Identify the polygon with vertices \( H(-6,-2), A(-10,4) \), \( T(-6,6) \), and \( C(-2,4) \) and then find the perimeter and area of the polygon.

To identify the polygon with the given vertices \( H(-6,-2) \), \( A(-10,4) \), \( T(-6,6) \), and \( C(-2,4) \), we can start by plotting these points on a Cartesian coordinate system and connecting them in the order they are given. The vertices form a quadrilateral since there are four points.

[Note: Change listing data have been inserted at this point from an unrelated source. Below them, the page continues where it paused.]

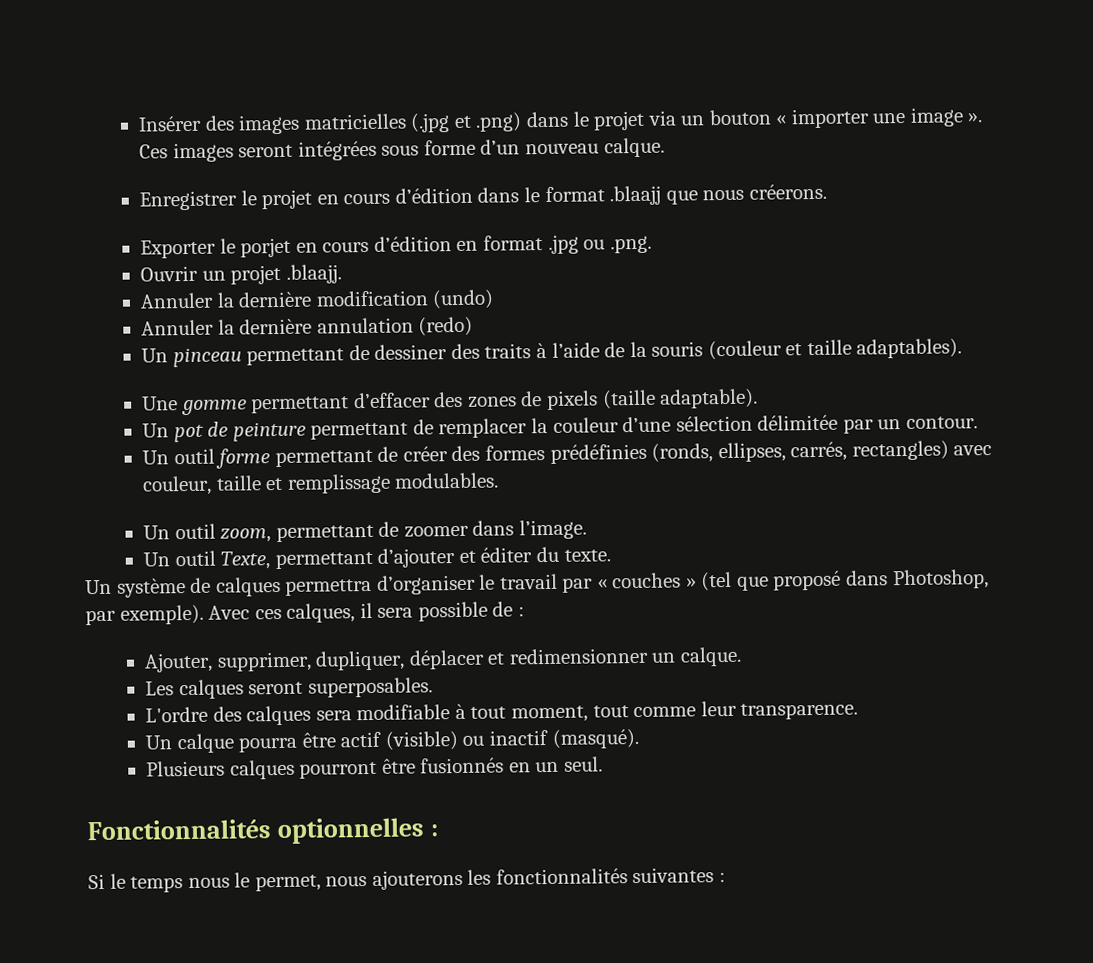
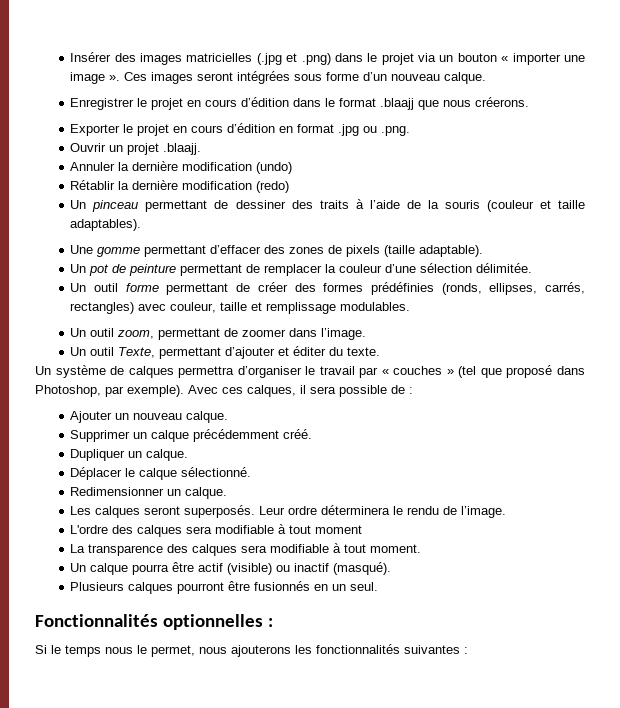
[240,237,292,258] porjet -> [137,124,170,136] projet
[141,317,414,336] Annuler la dernière annulation -> [70,180,253,190] Rétablir la dernière modification
[757,414,978,434] délimitée par un contour. -> [476,263,533,273] délimitée.
[144,647,649,673] Ajouter, supprimer, dupliquer, déplacer et redimensionner -> [70,411,229,423] [70,429,313,442] [70,449,189,461] [70,467,252,480] [70,487,165,496] Ajouter un nouveau calque. // Supprimer un calque précédemment créé. // Dupliquer un calque. // Déplacer le calque sélectionné. // Redimensionner
[307,677,433,698] superposables. -> [184,505,507,518] superposés. Leur ordre déterminera le rendu de l’image.
[511,700,859,723] moment, tout comme leur transparence. -> [315,525,363,534] [70,543,422,556] moment // La transparence des calques sera modifiable à tout moment.

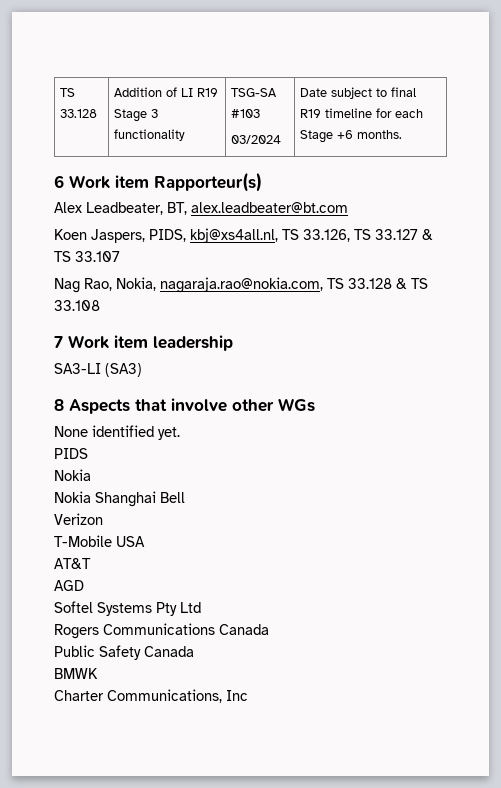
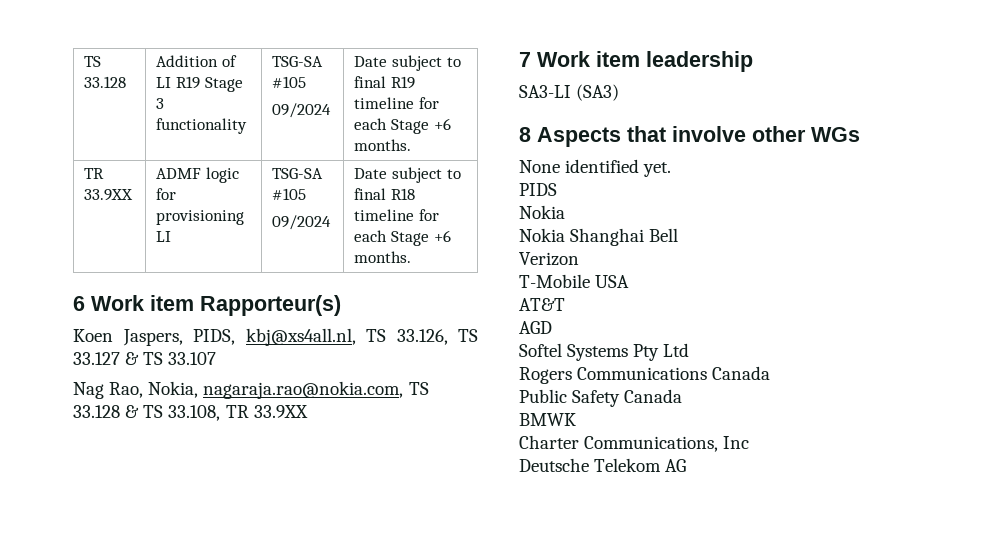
[231,109,261,118] [231,135,282,144] #103 // 03/2024 -> [272,76,307,88] [272,103,332,118] #105 // 09/2024
(403, 134) none -> [84,168,105,179] [84,189,134,201] [156,167,239,183] [156,188,177,200] [156,210,245,225] [156,231,172,242] [272,168,324,179] [272,188,307,200] [272,215,332,230] [354,167,461,183] [354,188,415,200] [354,209,439,221] [354,230,451,246] [354,251,412,263] // TR 33.9XX | ADMF logic for provisioning LI | TSG-SA #105 // 09/2024 | Date subject to final R18 timeline for each Stage +6 months.
[54,202,348,215] // Alex Leadbeater, BT, alex.leadbeater@bt.com -> (341, 305) none
[54,300,100,311] 33.108 -> [168,405,308,421] 33.108, TR 33.9XX
(248, 695) none -> [519,458,687,472] // Deutsche Telekom AG

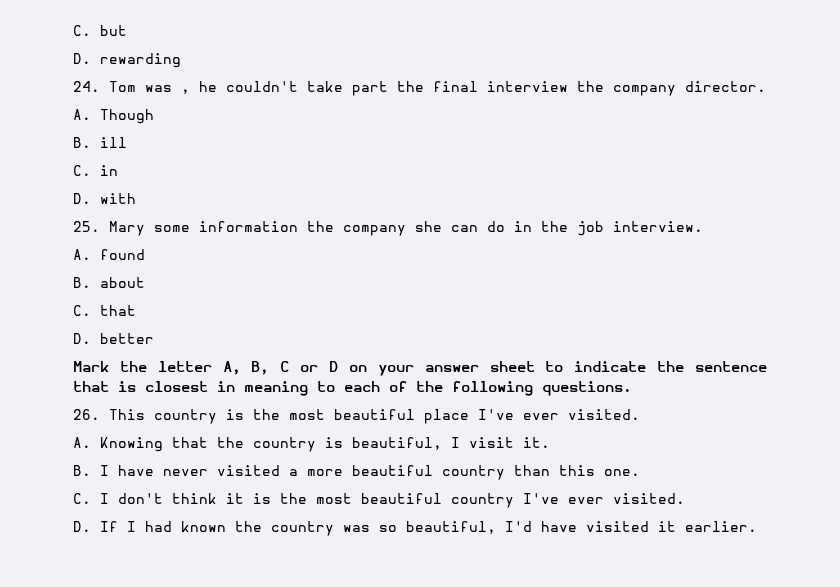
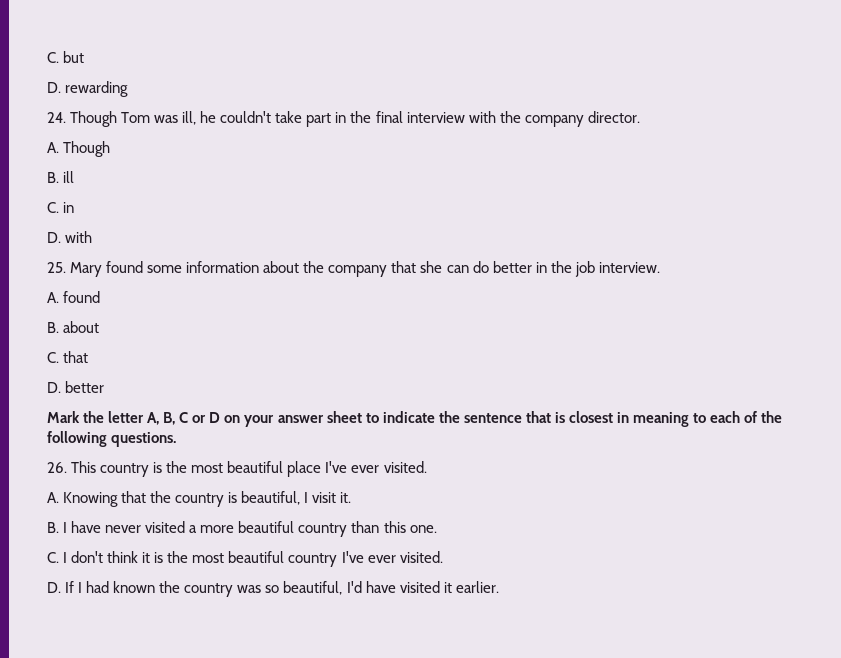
(100, 86) none -> [70,111,118,127] Though
[181,89,190,94] , -> [182,111,197,125] ill,
(388, 88) none -> [335,112,347,123] in
(568, 86) none -> [468,111,496,123] with
(145, 228) none -> [106,261,144,273] found
[307,221,406,236] the company -> [263,261,417,277] about the company that
(505, 226) none -> [492,261,532,273] better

To find the perimeter, we need to calculate the lengths of each side: 1. Distance \( HA \): \[ d = \sqrt{(-10 - (-6))^2 + (4 - (-2))^2} = \sqrt{(-4)^2 + (6)^2} = \sqrt{16 + 36} = \sqrt{52} \approx 7.21 \] 2. Distance \( AT \): \[ d = \sqrt{(-6 - (-10))^2 + (6 - 4)^2} = \sqrt{(4)^2 + (2)^2} = \sqrt{16 + 4} = \sqrt{20} \approx 4.47 \] 3. Distance \( TC \): \[ d = \sqrt{(-2 - (-6))^2 + (4 - 6)^2} = \sqrt{(4)^2 + (-2)^2} = \sqrt{16 + 4} = \sqrt{20} \approx 4.47 \] 4. Distance \( CH \): \[ d = \sqrt{(-6 - (-2))^2 + (-2 - 4)^2} = \sqrt{(-4)^2 + (-6)^2} = \sqrt{16 + 36} = \sqrt{52} \approx 7.21 \] Now, summing all these lengths gives us the perimeter: \[ \text{Perimeter} = HA + AT + TC + CH \approx 7.21 + 4.47 + 4.47 + 7.21 \approx 23.36 \] Next, to find the area of the quadrilateral formed by the vertices \( H \), \( A \), \( T \), and \( C \), we can use the shoelace formula: \[ \text{Area} = \frac{1}{2} \left| x_1y_2 + x_2y_3 + x_3y_4 + x_4y_1 - (y_1x_2 + y_2x_3 + y_3x_4 + y_4x_1) \right| \] Assigning the points as follows: - \( H(-6, -2) \) (point 1) - \( A(-10, 4) \) (point 2) - \( T(-6, 6) \) (point 3) - \( C(-2, 4) \) (point 4) The calculation becomes: \[ \text{Area} = \frac{1}{2} \left| (-6)(4) + (-10)(6) + (-6)(4) + (-2)(-2) - ((-2)(-10) + 4(-6) + 6(-2) + 4(-6)) \right| \] Calculating the right-hand side: \[ \text{Area} = \frac{1}{2} \left| -24 -60 -24 + 4 - (20 -24 -12 -24) \right| = \frac{1}{2} \left| -104 + 8 \right| = \frac{1}{2} \left| -96 \right| = 48 \] Thus, the area of the polygon is \( 48 \) square units. Final Results: - **Identified Polygon**: Quadrilateral - **Perimeter**: Approximately \( 23.36 \) - **Area**: \( 48 \) square units.